╭─ Data supplied

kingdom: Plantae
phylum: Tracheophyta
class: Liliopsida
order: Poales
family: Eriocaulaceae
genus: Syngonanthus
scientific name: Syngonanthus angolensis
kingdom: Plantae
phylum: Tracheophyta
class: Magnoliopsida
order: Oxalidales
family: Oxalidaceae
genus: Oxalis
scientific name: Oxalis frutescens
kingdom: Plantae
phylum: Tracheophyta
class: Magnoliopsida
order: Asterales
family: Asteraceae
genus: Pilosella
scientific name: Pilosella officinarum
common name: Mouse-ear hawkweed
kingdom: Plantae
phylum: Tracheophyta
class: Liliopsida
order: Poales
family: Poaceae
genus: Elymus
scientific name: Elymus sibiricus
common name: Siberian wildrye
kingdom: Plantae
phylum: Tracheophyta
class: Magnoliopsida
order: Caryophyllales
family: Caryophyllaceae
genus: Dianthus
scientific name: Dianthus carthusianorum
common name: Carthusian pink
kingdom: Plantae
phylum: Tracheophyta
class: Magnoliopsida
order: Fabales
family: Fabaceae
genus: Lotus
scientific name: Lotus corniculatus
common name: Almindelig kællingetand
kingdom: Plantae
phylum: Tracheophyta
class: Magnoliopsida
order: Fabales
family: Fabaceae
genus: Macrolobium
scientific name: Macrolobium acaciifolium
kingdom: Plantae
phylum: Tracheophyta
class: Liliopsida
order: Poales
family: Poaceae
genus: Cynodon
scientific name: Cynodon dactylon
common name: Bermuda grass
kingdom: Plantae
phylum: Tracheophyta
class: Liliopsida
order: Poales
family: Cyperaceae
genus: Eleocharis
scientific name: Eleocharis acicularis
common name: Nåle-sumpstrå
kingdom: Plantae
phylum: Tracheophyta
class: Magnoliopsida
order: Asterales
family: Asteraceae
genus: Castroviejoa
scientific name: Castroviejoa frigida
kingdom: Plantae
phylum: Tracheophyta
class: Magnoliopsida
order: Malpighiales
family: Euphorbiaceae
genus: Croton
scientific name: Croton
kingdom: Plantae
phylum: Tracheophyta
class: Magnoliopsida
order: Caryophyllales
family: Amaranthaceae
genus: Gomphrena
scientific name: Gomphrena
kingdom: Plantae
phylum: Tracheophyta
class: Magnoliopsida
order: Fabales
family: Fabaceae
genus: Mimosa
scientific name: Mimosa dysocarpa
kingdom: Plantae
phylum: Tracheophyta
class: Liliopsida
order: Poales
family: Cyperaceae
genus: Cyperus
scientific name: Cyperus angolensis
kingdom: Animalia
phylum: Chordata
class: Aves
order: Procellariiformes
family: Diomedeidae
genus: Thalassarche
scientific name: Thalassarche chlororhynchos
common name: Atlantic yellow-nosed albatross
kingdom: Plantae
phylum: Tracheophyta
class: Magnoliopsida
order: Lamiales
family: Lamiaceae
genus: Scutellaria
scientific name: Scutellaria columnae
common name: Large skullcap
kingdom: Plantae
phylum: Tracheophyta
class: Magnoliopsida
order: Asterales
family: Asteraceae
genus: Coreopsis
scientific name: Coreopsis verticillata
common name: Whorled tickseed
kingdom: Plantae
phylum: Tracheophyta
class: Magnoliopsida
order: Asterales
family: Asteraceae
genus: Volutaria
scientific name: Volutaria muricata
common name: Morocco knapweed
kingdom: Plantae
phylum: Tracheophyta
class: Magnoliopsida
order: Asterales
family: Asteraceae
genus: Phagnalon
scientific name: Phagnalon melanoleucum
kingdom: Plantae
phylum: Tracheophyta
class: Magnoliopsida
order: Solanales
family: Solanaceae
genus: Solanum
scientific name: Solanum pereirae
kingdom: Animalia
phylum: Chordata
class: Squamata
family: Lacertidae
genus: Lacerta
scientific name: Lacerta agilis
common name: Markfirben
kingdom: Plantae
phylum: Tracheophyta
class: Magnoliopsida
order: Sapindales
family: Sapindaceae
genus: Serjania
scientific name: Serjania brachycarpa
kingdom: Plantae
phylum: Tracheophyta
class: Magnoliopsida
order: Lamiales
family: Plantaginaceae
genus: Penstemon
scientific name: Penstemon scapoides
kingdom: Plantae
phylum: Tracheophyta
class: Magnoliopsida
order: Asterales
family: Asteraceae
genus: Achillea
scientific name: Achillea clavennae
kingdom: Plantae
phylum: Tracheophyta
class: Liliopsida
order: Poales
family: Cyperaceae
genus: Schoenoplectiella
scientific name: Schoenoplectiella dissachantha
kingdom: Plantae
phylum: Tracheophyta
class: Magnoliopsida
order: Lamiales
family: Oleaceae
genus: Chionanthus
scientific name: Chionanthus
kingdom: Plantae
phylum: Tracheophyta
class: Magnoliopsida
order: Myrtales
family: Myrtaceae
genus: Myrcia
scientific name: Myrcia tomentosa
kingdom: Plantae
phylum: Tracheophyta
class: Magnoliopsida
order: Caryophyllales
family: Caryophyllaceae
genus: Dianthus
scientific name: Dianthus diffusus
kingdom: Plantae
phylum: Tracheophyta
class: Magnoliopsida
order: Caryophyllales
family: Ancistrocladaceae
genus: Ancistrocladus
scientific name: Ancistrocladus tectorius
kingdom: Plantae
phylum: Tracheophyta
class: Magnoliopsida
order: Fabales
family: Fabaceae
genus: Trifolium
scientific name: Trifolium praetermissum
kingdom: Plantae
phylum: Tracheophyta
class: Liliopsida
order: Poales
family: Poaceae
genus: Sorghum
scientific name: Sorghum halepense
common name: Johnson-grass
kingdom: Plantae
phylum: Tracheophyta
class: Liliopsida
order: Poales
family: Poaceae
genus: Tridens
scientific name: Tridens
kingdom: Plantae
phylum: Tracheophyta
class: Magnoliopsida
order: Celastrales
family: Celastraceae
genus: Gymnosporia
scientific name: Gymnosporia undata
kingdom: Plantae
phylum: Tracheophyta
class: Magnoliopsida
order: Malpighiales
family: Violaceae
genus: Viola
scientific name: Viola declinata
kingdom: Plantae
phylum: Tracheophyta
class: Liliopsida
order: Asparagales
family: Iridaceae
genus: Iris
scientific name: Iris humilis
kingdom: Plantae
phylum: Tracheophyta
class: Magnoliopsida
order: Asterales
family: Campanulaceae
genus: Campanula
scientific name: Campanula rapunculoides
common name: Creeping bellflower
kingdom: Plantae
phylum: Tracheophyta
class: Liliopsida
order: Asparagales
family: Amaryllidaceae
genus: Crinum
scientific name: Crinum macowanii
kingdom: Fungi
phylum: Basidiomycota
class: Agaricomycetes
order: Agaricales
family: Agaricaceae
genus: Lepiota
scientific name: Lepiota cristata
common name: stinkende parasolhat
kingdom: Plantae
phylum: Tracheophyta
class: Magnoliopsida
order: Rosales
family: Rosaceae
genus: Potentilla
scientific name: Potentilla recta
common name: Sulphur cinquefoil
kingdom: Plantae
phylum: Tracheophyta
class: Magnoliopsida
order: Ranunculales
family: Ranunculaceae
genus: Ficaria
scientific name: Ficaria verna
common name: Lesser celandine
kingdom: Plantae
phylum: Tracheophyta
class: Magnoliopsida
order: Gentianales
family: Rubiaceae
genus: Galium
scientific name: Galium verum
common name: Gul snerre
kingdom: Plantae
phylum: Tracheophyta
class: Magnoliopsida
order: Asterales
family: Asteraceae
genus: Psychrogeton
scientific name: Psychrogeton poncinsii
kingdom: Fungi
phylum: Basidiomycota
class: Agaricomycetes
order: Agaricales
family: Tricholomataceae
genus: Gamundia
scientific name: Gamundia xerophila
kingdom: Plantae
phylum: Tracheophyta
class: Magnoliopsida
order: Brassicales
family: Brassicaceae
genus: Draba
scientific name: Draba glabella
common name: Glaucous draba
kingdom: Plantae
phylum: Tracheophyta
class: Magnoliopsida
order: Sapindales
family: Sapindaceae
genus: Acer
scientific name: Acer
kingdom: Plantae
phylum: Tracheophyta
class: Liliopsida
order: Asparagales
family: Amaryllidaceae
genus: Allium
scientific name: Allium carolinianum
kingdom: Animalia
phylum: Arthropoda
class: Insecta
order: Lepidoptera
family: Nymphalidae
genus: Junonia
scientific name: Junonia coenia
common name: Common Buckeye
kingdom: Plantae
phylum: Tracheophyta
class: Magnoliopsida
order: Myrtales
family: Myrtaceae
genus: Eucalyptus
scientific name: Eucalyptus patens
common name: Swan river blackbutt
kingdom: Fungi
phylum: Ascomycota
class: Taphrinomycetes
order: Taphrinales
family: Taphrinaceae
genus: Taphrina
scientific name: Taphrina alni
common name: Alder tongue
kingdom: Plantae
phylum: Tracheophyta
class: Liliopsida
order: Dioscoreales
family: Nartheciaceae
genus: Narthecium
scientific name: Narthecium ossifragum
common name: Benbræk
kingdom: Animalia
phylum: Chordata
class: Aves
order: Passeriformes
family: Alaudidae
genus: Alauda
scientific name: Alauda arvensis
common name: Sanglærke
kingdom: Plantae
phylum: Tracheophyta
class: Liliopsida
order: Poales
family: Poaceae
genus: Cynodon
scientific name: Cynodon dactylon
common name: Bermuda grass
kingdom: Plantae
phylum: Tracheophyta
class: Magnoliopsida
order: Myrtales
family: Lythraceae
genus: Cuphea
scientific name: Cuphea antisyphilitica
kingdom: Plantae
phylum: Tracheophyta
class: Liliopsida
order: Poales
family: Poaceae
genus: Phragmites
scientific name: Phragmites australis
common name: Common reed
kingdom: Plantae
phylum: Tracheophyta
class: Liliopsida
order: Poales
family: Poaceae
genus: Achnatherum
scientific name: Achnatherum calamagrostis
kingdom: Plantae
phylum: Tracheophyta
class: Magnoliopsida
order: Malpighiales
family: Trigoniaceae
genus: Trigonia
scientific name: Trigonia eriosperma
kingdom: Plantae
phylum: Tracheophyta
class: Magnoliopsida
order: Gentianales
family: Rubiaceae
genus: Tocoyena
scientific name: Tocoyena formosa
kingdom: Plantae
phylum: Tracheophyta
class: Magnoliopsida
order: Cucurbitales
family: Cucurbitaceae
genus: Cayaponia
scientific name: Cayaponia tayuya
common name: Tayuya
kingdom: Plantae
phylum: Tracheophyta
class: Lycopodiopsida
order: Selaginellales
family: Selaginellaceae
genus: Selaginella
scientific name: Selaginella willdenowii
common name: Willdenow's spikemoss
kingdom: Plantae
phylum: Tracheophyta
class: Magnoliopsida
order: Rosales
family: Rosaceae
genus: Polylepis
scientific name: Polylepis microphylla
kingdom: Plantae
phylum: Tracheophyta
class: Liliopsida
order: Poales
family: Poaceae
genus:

╰─

Goal of the exercise: Return the stretch of the entries above from the start through the line containing "genus: Pilosella", copied line for line.

Response to this exercise:
kingdom: Plantae
phylum: Tracheophyta
class: Liliopsida
order: Poales
family: Eriocaulaceae
genus: Syngonanthus
scientific name: Syngonanthus angolensis
kingdom: Plantae
phylum: Tracheophyta
class: Magnoliopsida
order: Oxalidales
family: Oxalidaceae
genus: Oxalis
scientific name: Oxalis frutescens
kingdom: Plantae
phylum: Tracheophyta
class: Magnoliopsida
order: Asterales
family: Asteraceae
genus: Pilosella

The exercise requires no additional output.